# GIVEN REQUEST 1:
Format part of the records as a JSON list of strings, one string per line, leaving out blank lines and the picture lines: begin at the line that has "gray rectangle: moved 3 px right" and stop after the line that has "yellow cross: moved 16".
┌─ PAGE TEXT
Valentina Shevchenko's Mindset Is The True Reason For Her Success. See What She's Thinking Ahead Of Her UFC 261 Title Defense:

Valentina Shevchenko carries with her the feeling of inevitability. Her all-around dominance as the flyweight champion has come with little resistance over the last two-plus years as she put together five title defenses, losing just two rounds in the process. Along the way, she’s carried the championship burden as well as anyone in the promotion, disputing the Shakespearian notion about the uneasiness with which a head wears a crown.

“I really love to work,” Shevchenko told UFC.com. “For example, I never felt that people were saying, ‘Oh, it’s too much pressure to be the champion,’ and (when) they lose their belt, they feel relieved. It’s wrong. It’s totally wrong. You won’t be happier without the belt. You won’t be because this is our fight spirit. This is what we are. We want to be number one. We want to be the best ones, and what is a better version than to hold the belt? This is number one. That’s why I am a kind of a person like that.”

Her stark dominance is why Jennifer Maia’s second-round takedown reversal and round-long control of Shevchenko felt so monumental. It would eventually end how all Shevchenko fights do these days – with “Bullet” imposing her will en route to victory. Shevchenko, afterward, said she fully expected a tough challenge from Maia, saying the only thing she would change about her performance is avoiding that ill-fated throw in the second round.
└─
# GIVEN REQUEST 2:
In the article on Valentina Shevchenko, what is the only thing she said she would change about her performance against Maia?
┌─ GIVEN DATA
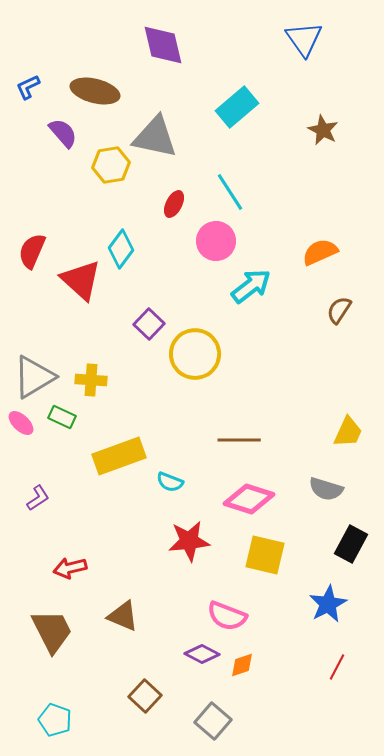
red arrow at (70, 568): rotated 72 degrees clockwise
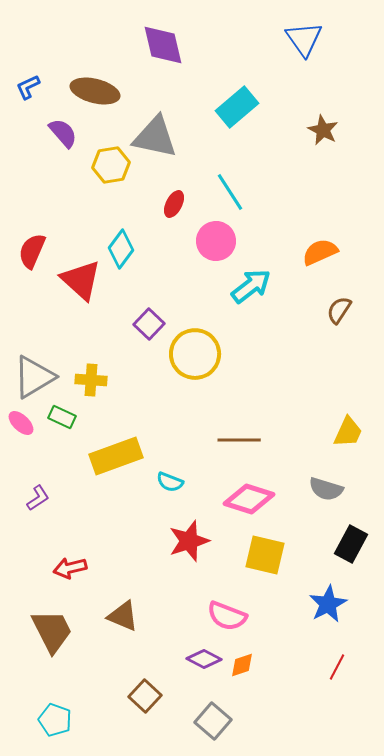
yellow rectangle at (119, 456): moved 3 px left
red star at (189, 541): rotated 12 degrees counterclockwise
purple diamond at (202, 654): moved 2 px right, 5 px down
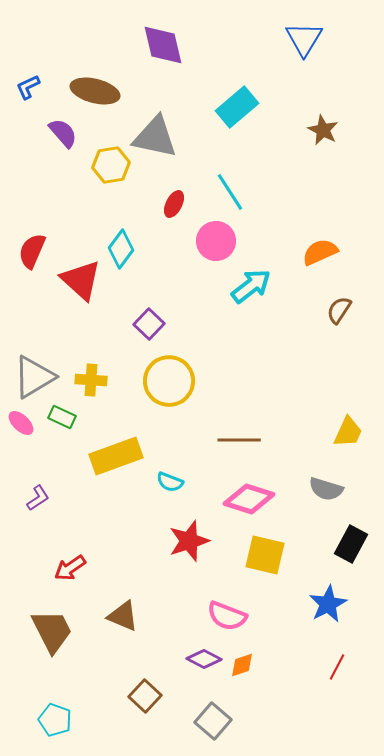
blue triangle at (304, 39): rotated 6 degrees clockwise
yellow circle at (195, 354): moved 26 px left, 27 px down
red arrow at (70, 568): rotated 20 degrees counterclockwise
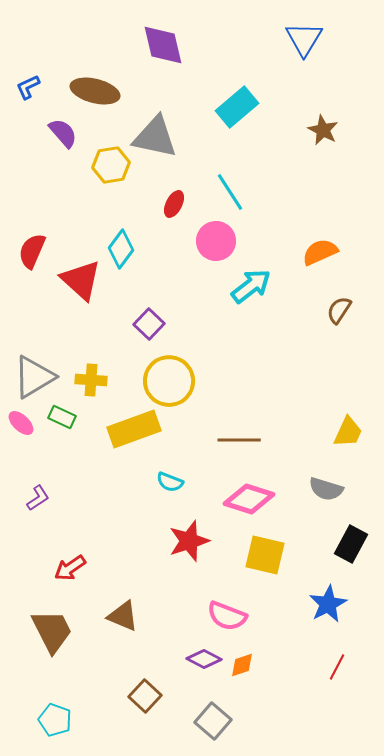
yellow rectangle at (116, 456): moved 18 px right, 27 px up
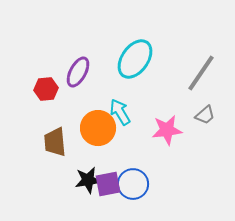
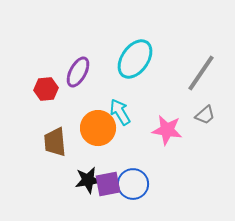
pink star: rotated 16 degrees clockwise
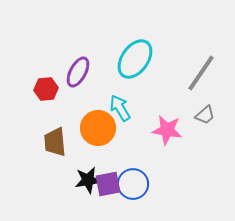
cyan arrow: moved 4 px up
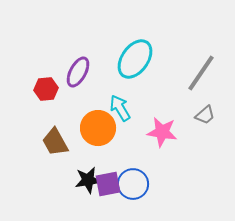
pink star: moved 5 px left, 2 px down
brown trapezoid: rotated 24 degrees counterclockwise
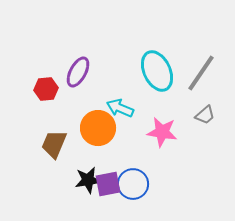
cyan ellipse: moved 22 px right, 12 px down; rotated 60 degrees counterclockwise
cyan arrow: rotated 36 degrees counterclockwise
brown trapezoid: moved 1 px left, 2 px down; rotated 52 degrees clockwise
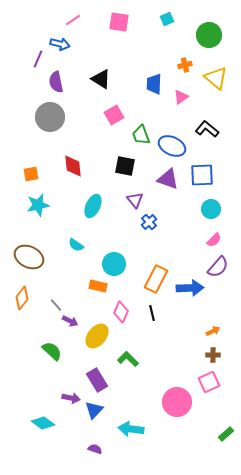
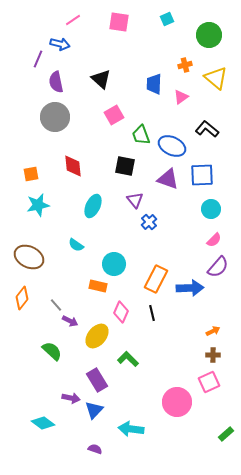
black triangle at (101, 79): rotated 10 degrees clockwise
gray circle at (50, 117): moved 5 px right
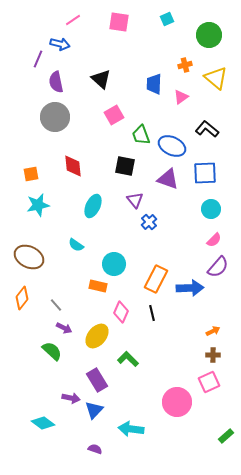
blue square at (202, 175): moved 3 px right, 2 px up
purple arrow at (70, 321): moved 6 px left, 7 px down
green rectangle at (226, 434): moved 2 px down
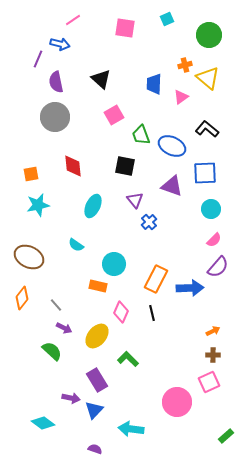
pink square at (119, 22): moved 6 px right, 6 px down
yellow triangle at (216, 78): moved 8 px left
purple triangle at (168, 179): moved 4 px right, 7 px down
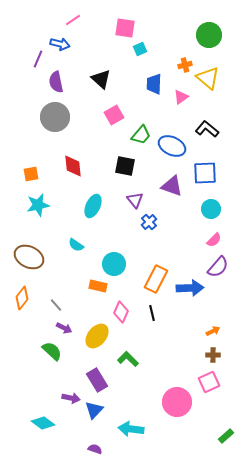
cyan square at (167, 19): moved 27 px left, 30 px down
green trapezoid at (141, 135): rotated 120 degrees counterclockwise
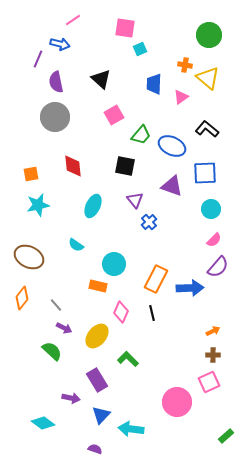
orange cross at (185, 65): rotated 24 degrees clockwise
blue triangle at (94, 410): moved 7 px right, 5 px down
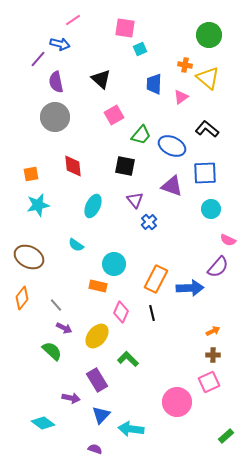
purple line at (38, 59): rotated 18 degrees clockwise
pink semicircle at (214, 240): moved 14 px right; rotated 70 degrees clockwise
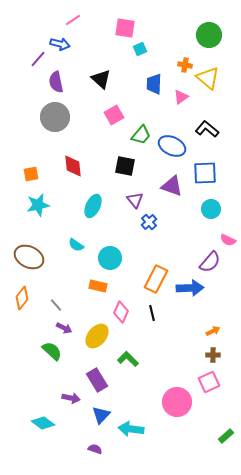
cyan circle at (114, 264): moved 4 px left, 6 px up
purple semicircle at (218, 267): moved 8 px left, 5 px up
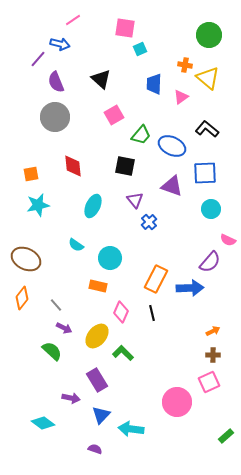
purple semicircle at (56, 82): rotated 10 degrees counterclockwise
brown ellipse at (29, 257): moved 3 px left, 2 px down
green L-shape at (128, 359): moved 5 px left, 6 px up
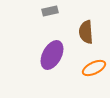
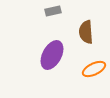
gray rectangle: moved 3 px right
orange ellipse: moved 1 px down
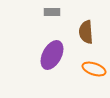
gray rectangle: moved 1 px left, 1 px down; rotated 14 degrees clockwise
orange ellipse: rotated 45 degrees clockwise
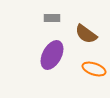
gray rectangle: moved 6 px down
brown semicircle: moved 2 px down; rotated 50 degrees counterclockwise
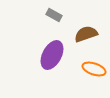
gray rectangle: moved 2 px right, 3 px up; rotated 28 degrees clockwise
brown semicircle: rotated 125 degrees clockwise
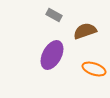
brown semicircle: moved 1 px left, 3 px up
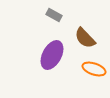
brown semicircle: moved 7 px down; rotated 115 degrees counterclockwise
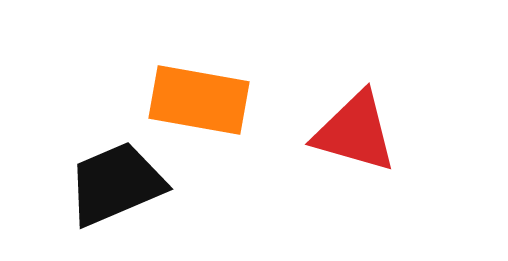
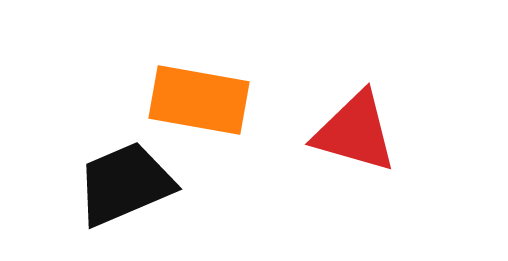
black trapezoid: moved 9 px right
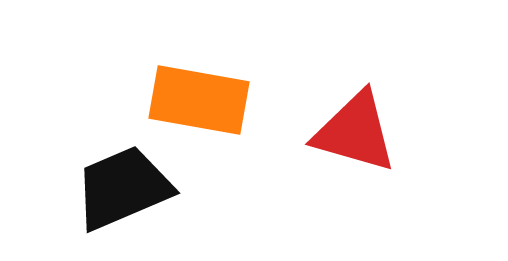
black trapezoid: moved 2 px left, 4 px down
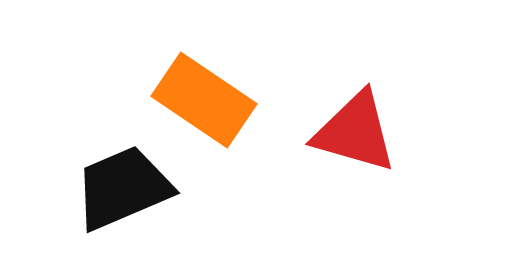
orange rectangle: moved 5 px right; rotated 24 degrees clockwise
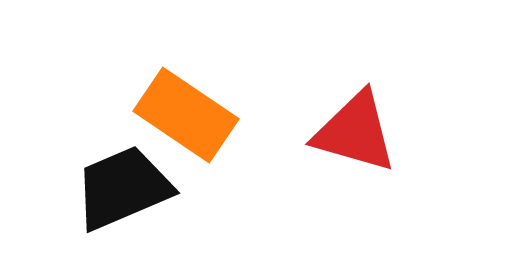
orange rectangle: moved 18 px left, 15 px down
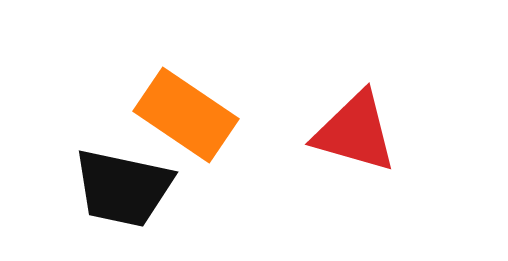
black trapezoid: rotated 145 degrees counterclockwise
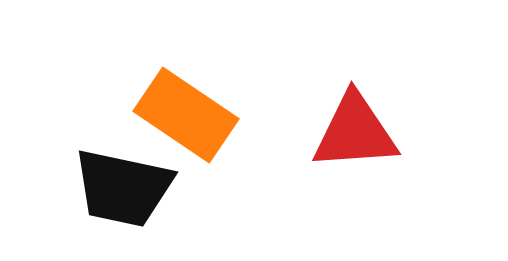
red triangle: rotated 20 degrees counterclockwise
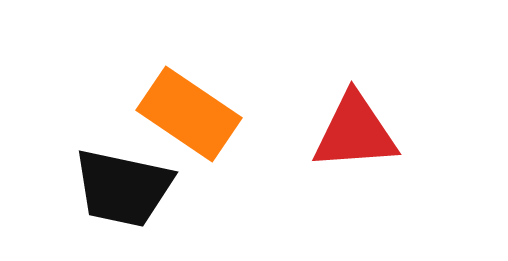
orange rectangle: moved 3 px right, 1 px up
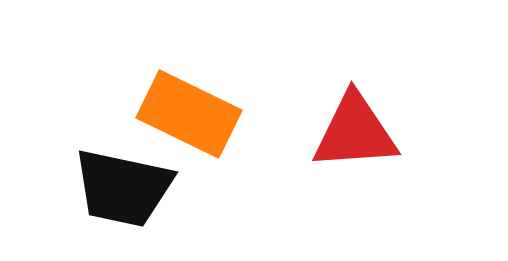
orange rectangle: rotated 8 degrees counterclockwise
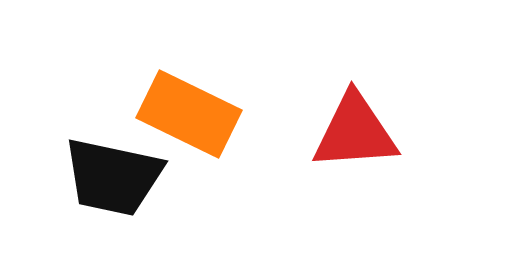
black trapezoid: moved 10 px left, 11 px up
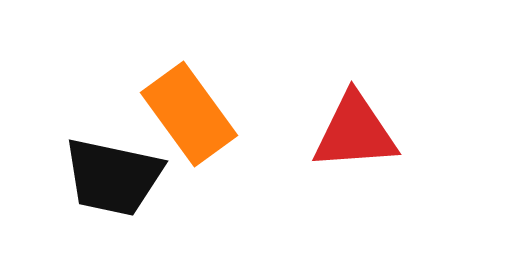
orange rectangle: rotated 28 degrees clockwise
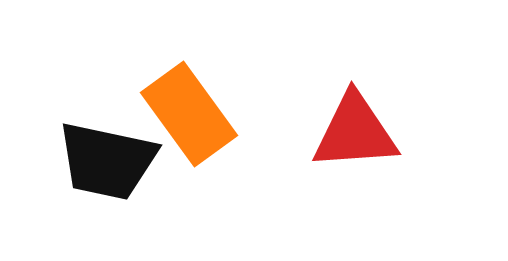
black trapezoid: moved 6 px left, 16 px up
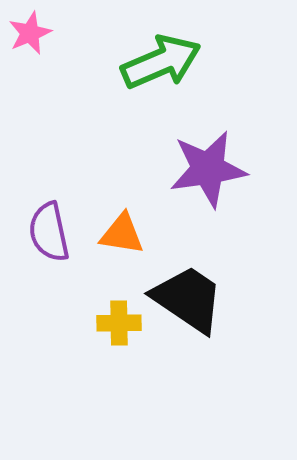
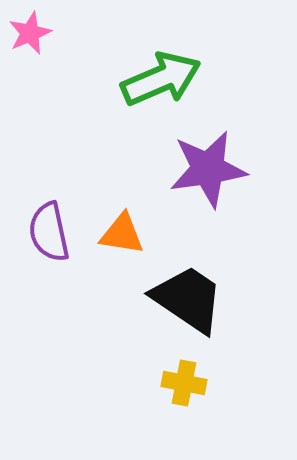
green arrow: moved 17 px down
yellow cross: moved 65 px right, 60 px down; rotated 12 degrees clockwise
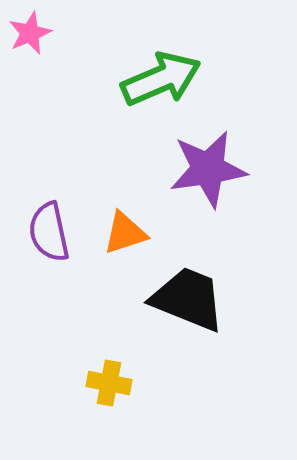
orange triangle: moved 3 px right, 1 px up; rotated 27 degrees counterclockwise
black trapezoid: rotated 12 degrees counterclockwise
yellow cross: moved 75 px left
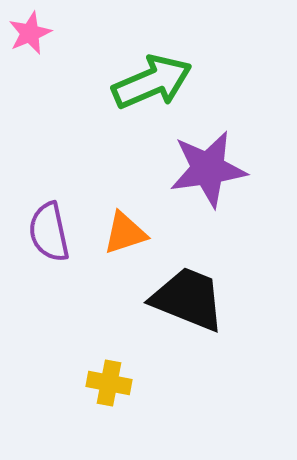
green arrow: moved 9 px left, 3 px down
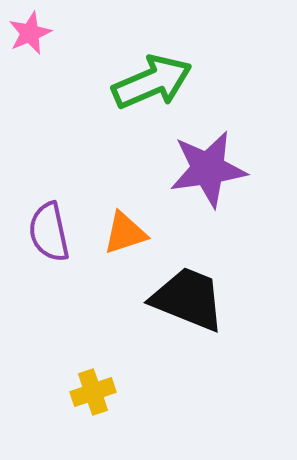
yellow cross: moved 16 px left, 9 px down; rotated 30 degrees counterclockwise
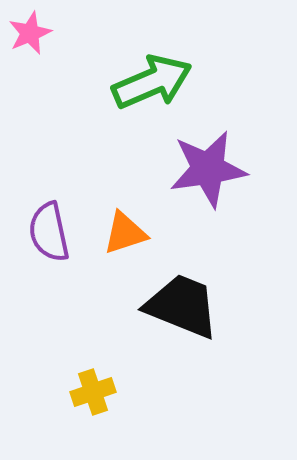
black trapezoid: moved 6 px left, 7 px down
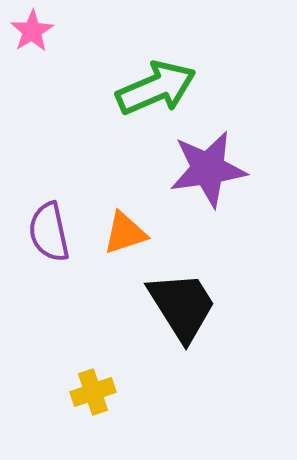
pink star: moved 2 px right, 2 px up; rotated 9 degrees counterclockwise
green arrow: moved 4 px right, 6 px down
black trapezoid: rotated 36 degrees clockwise
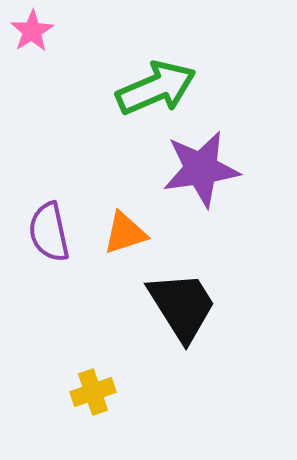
purple star: moved 7 px left
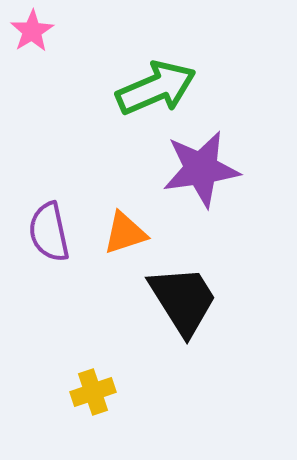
black trapezoid: moved 1 px right, 6 px up
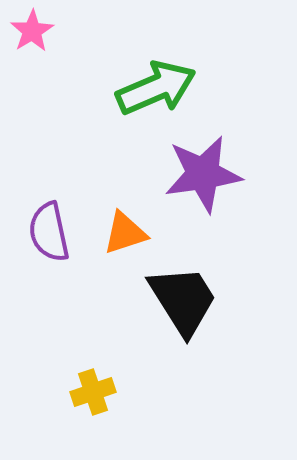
purple star: moved 2 px right, 5 px down
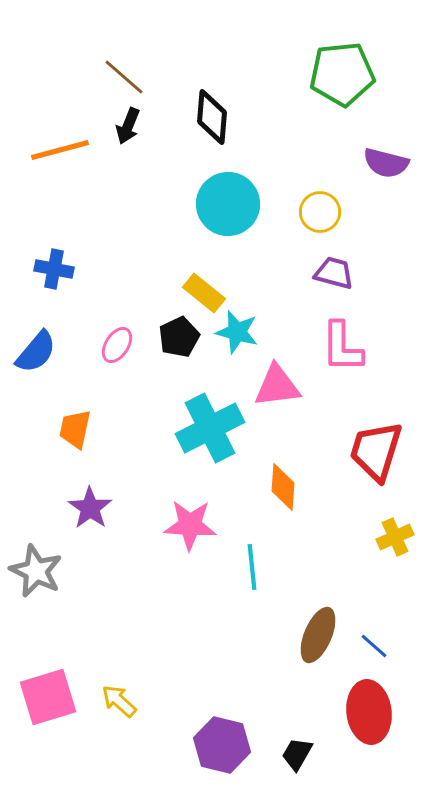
└─
# EXERCISE RESPONSE 1:
[
  "gray rectangle: moved 3 px right",
  "orange ellipse: moved 1 px down",
  "gray rectangle: moved 1 px left, 1 px down; rotated 14 degrees clockwise",
  "orange ellipse: rotated 45 degrees clockwise",
  "gray rectangle: moved 6 px down",
  "brown semicircle: moved 2 px down; rotated 50 degrees counterclockwise",
  "gray rectangle: moved 2 px right, 3 px up; rotated 28 degrees clockwise",
  "brown semicircle: rotated 125 degrees clockwise",
  "brown semicircle: moved 1 px left, 3 px up",
  "brown semicircle: moved 7 px down; rotated 115 degrees counterclockwise",
  "black trapezoid: moved 9 px right",
  "black trapezoid: moved 2 px left, 4 px down",
  "orange rectangle: moved 5 px right; rotated 24 degrees clockwise",
  "orange rectangle: moved 18 px left, 15 px down",
  "black trapezoid: rotated 145 degrees counterclockwise",
  "red triangle: rotated 20 degrees counterclockwise",
  "orange rectangle: moved 3 px right, 1 px up",
  "orange rectangle: rotated 8 degrees counterclockwise",
  "black trapezoid: moved 10 px left, 11 px up",
  "orange rectangle: rotated 28 degrees clockwise",
  "black trapezoid: moved 6 px left, 16 px up",
  "green arrow: moved 17 px down",
  "yellow cross: moved 65 px right, 60 px down; rotated 12 degrees clockwise",
  "orange triangle: moved 3 px right, 1 px up; rotated 27 degrees counterclockwise",
  "black trapezoid: rotated 12 degrees counterclockwise",
  "yellow cross: moved 75 px left",
  "green arrow: moved 9 px left, 3 px down",
  "yellow cross: moved 16 px left, 9 px down; rotated 30 degrees counterclockwise"
]

# EXERCISE RESPONSE 2:
Avoiding the ill-fated throw in the second round.